A proposta altera a Política Nacional de Proteção dos Direitos da Pessoa com Transtorno do Espectro Autista para incluir um conjunto de orientações que passam a valer no momento em que a pessoa autista é abordada por policiais, socorristas ou servidores da saúde durante uma crise.
O que o texto determina
Entre as diretrizes previstas no projeto estão a adoção de protocolos específicos de atendimento, a prioridade da comunicação acessível, a redução dos estímulos que desencadeiam a desregulação e a articulação imediata com familiares ou responsáveis. O texto também prevê integração entre as áreas de segurança pública, saúde e assistência social, e incentivo ao desenvolvimento de tecnologias capazes de identificar, comunicar e proteger pessoas com TEA em situação de risco.

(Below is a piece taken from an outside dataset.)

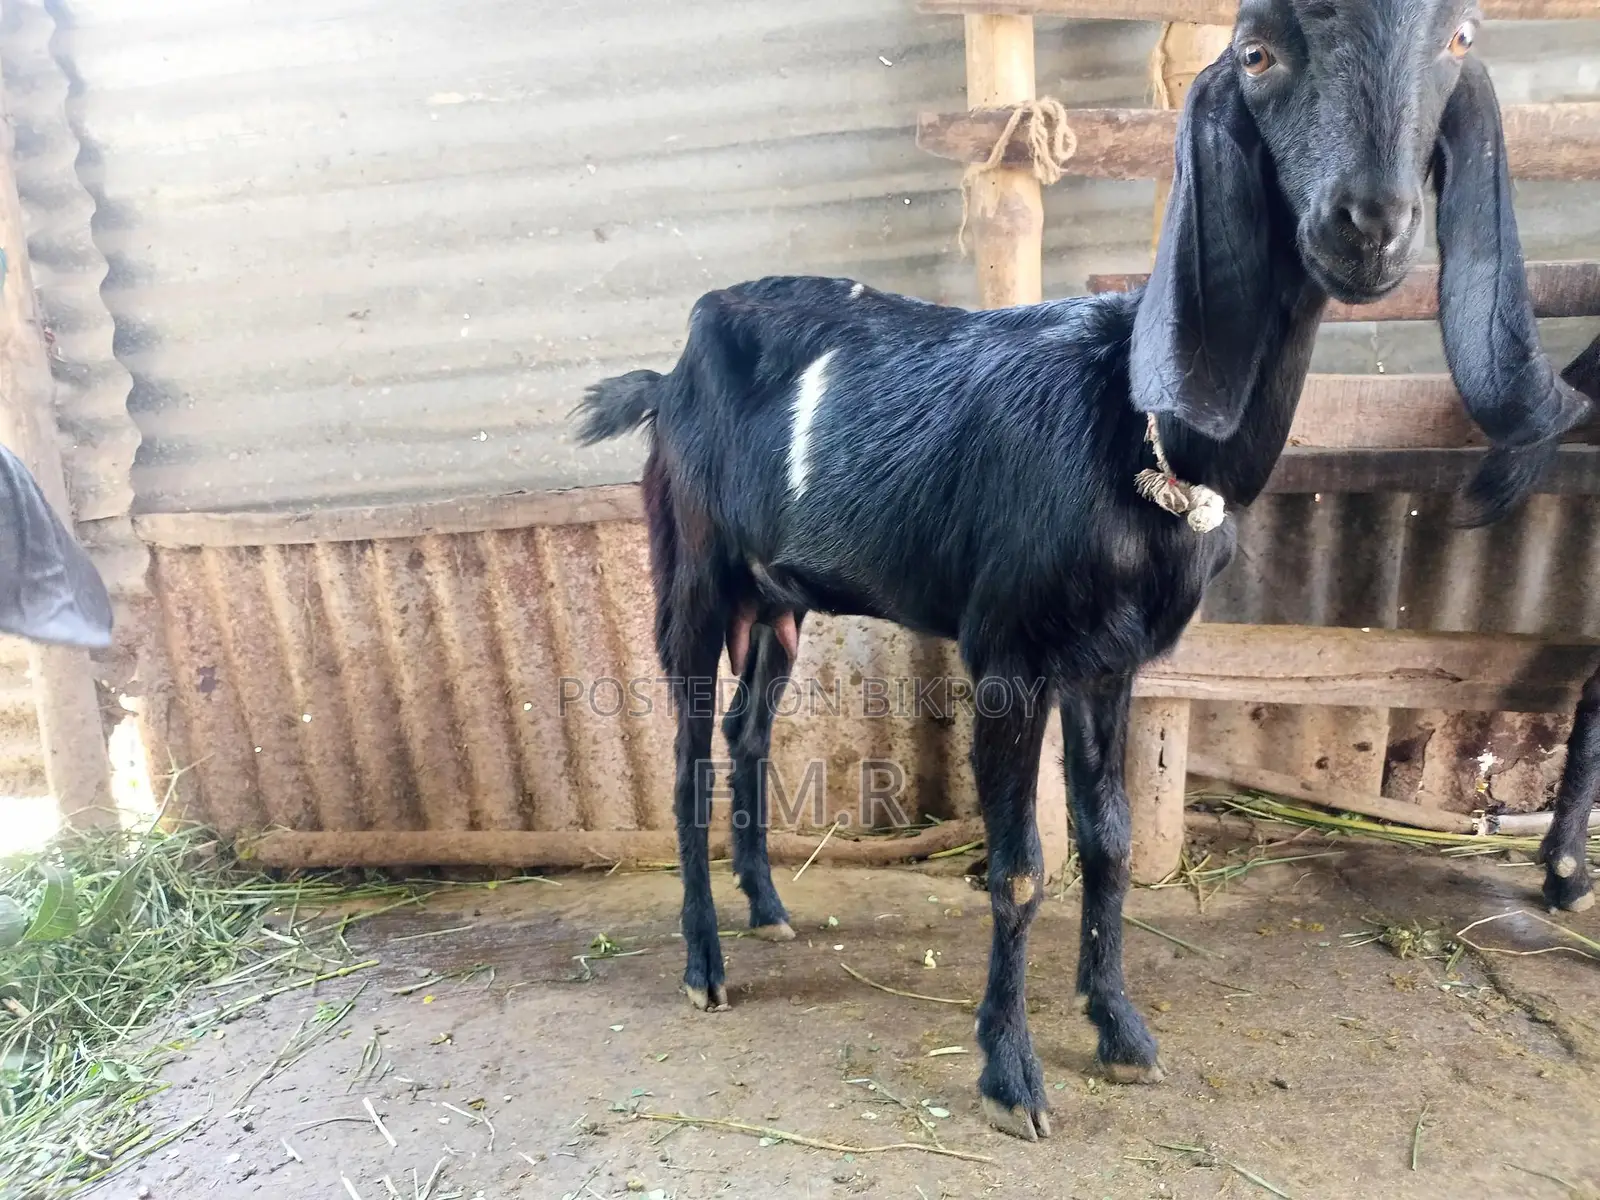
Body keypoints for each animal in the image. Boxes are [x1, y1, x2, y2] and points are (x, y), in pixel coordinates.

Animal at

Outro ponto é a adoção de técnicas não coercitivas na abordagem. Na justificativa do parecer, o relator afirmou que "as crises relacionadas ao TEA são respostas involuntárias à sobrecarga sensorial, emocional ou cognitiva e devem ser tratadas com acolhimento, redução de estímulos e garantia da segurança física".
Como fica a tramitação
O projeto tramita em caráter conclusivo, o que significa que não precisa passar pelo Plenário da Câmara se não houver recurso. O próximo passo é a análise pela Comissão de Constituição e Justiça e de Cidadania (CCJ). Para virar lei, o texto ainda precisa ser aprovado pela Câmara e pelo Senado.
A autora do projeto é deputada federal pelo Distrito Federal, e a proposta se soma a outras que tramitam na Casa sobre o mesmo público. Em agosto, a comissão especial que analisa a Política Nacional do Autismo, tema do PL 3080/2020, seguiu com a votação do parecer pendente após pedido de vista.
O atendimento a pessoas autistas em crise é ponto recorrente na pauta legislativa porque envolve profissionais que não são da área de saúde mental. Policiais militares, bombeiros e socorristas do serviço de urgência costumam ser os primeiros a chegar em ocorrências desse tipo, e a abordagem padrão de contenção física é apontada por entidades de familiares como agravante do quadro.
Levantamentos sobre o acesso da população autista aos serviços mostram um cenário de rede insuficiente. Pesquisa nacional divulgada neste ano apontou que 84% das pessoas com autismo no Brasil fazem terapia fora do Sistema Único de Saúde, o que empurra as famílias para o custeio particular ou para os planos.
No Distrito Federal, a rede pública de saúde tem o atendimento a pessoas com TEA distribuído entre unidades básicas, centros de atenção psicossocial e hospitais regionais. As ocorrências que envolvem crise fora do ambiente de saúde caem, na prática, para a Polícia Militar, o Corpo de Bombeiros e o Samu, justamente as equipes alcançadas pelas diretrizes do projeto.
Não há prazo definido para a análise na CCJ. A comissão examina a constitucionalidade, a juridicidade e a técnica legislativa do texto antes de liberá-lo para o Senado.